Dataset entries
%%

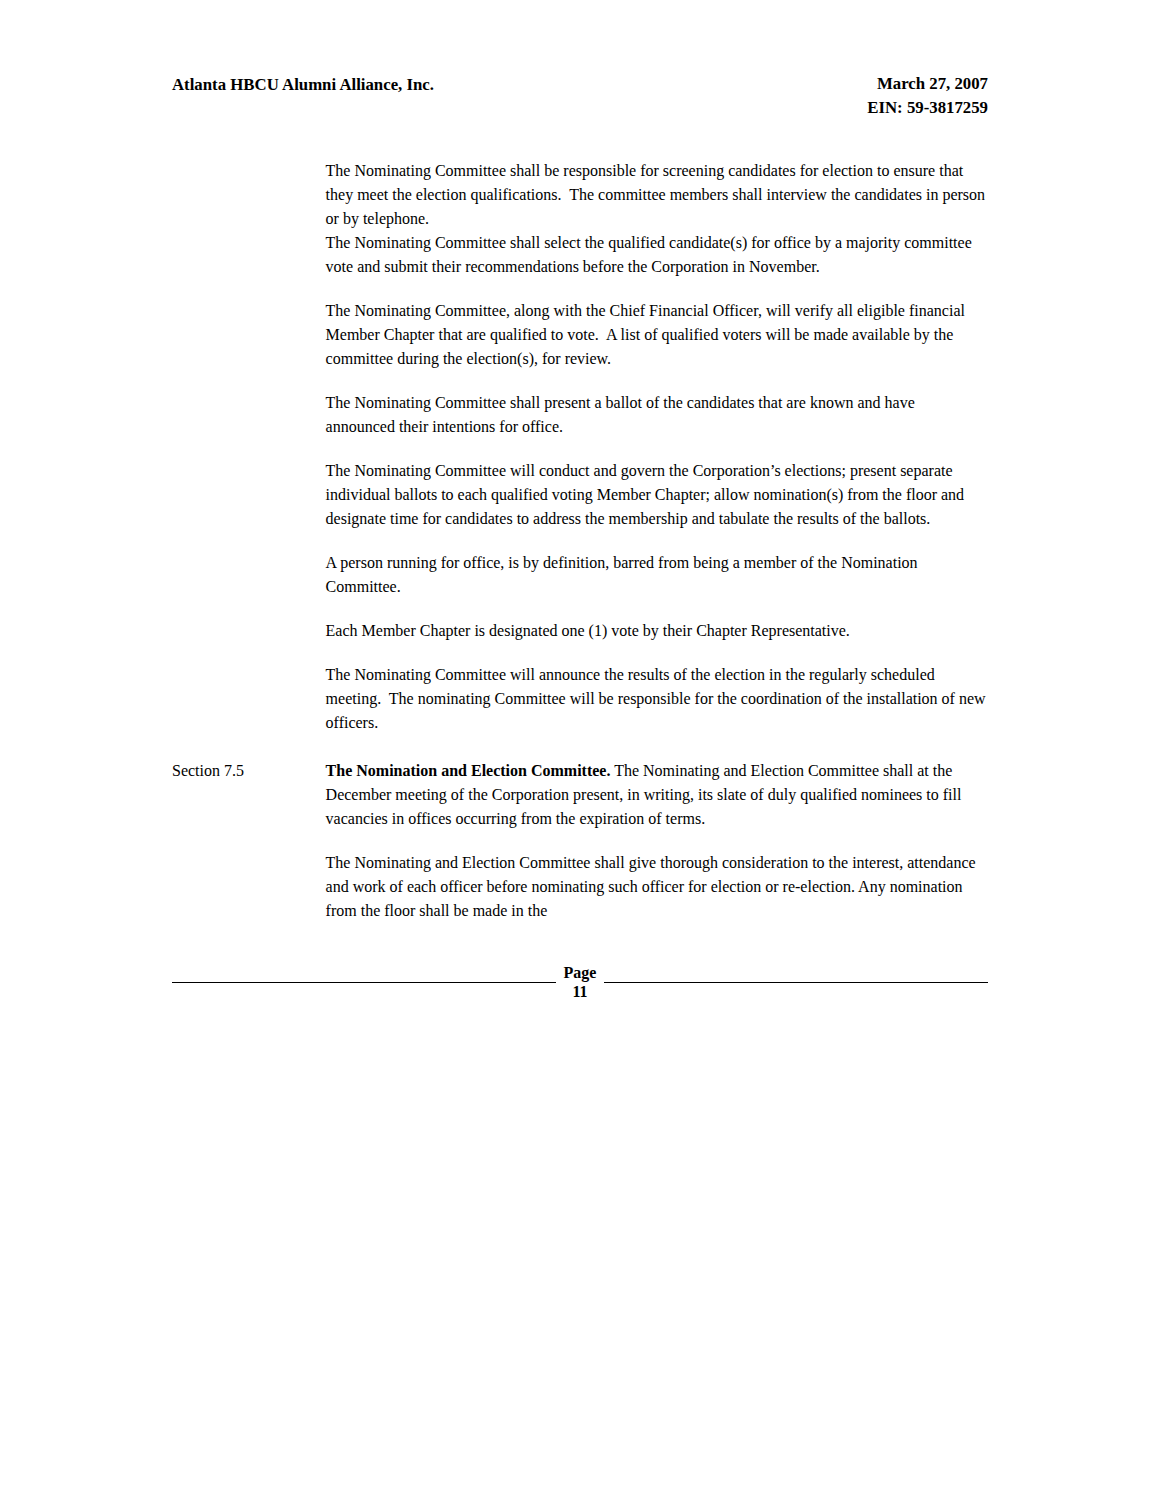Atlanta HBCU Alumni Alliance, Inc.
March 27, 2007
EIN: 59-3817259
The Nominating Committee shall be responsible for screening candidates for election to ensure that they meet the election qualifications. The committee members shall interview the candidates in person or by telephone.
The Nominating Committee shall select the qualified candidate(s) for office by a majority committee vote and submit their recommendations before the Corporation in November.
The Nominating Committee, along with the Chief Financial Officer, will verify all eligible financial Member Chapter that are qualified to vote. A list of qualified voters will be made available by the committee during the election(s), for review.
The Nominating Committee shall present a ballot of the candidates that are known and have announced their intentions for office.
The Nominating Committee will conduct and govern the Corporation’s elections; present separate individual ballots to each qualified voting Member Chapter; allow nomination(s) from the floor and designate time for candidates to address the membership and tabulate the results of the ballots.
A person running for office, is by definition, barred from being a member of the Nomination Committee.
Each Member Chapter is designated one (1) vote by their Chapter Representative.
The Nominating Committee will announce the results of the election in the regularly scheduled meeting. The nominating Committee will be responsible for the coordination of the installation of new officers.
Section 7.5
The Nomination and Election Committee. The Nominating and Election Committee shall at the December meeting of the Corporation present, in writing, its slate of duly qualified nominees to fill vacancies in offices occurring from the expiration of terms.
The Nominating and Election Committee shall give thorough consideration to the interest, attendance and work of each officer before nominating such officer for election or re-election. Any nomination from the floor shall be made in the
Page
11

%%

YOUR GOAL ->
In the copy, include each entry exactly as written and none of the pictures.

RESPONSE TO THE TASK ->
Atlanta HBCU Alumni Alliance, Inc.
March 27, 2007
EIN: 59-3817259
The Nominating Committee shall be responsible for screening candidates for election to ensure that they meet the election qualifications. The committee members shall interview the candidates in person or by telephone.
The Nominating Committee shall select the qualified candidate(s) for office by a majority committee vote and submit their recommendations before the Corporation in November.
The Nominating Committee, along with the Chief Financial Officer, will verify all eligible financial Member Chapter that are qualified to vote. A list of qualified voters will be made available by the committee during the election(s), for review.
The Nominating Committee shall present a ballot of the candidates that are known and have announced their intentions for office.
The Nominating Committee will conduct and govern the Corporation’s elections; present separate individual ballots to each qualified voting Member Chapter; allow nomination(s) from the floor and designate time for candidates to address the membership and tabulate the results of the ballots.
A person running for office, is by definition, barred from being a member of the Nomination Committee.
Each Member Chapter is designated one (1) vote by their Chapter Representative.
The Nominating Committee will announce the results of the election in the regularly scheduled meeting. The nominating Committee will be responsible for the coordination of the installation of new officers.
Section 7.5
The Nomination and Election Committee. The Nominating and Election Committee shall at the December meeting of the Corporation present, in writing, its slate of duly qualified nominees to fill vacancies in offices occurring from the expiration of terms.
The Nominating and Election Committee shall give thorough consideration to the interest, attendance and work of each officer before nominating such officer for election or re-election. Any nomination from the floor shall be made in the
Page
11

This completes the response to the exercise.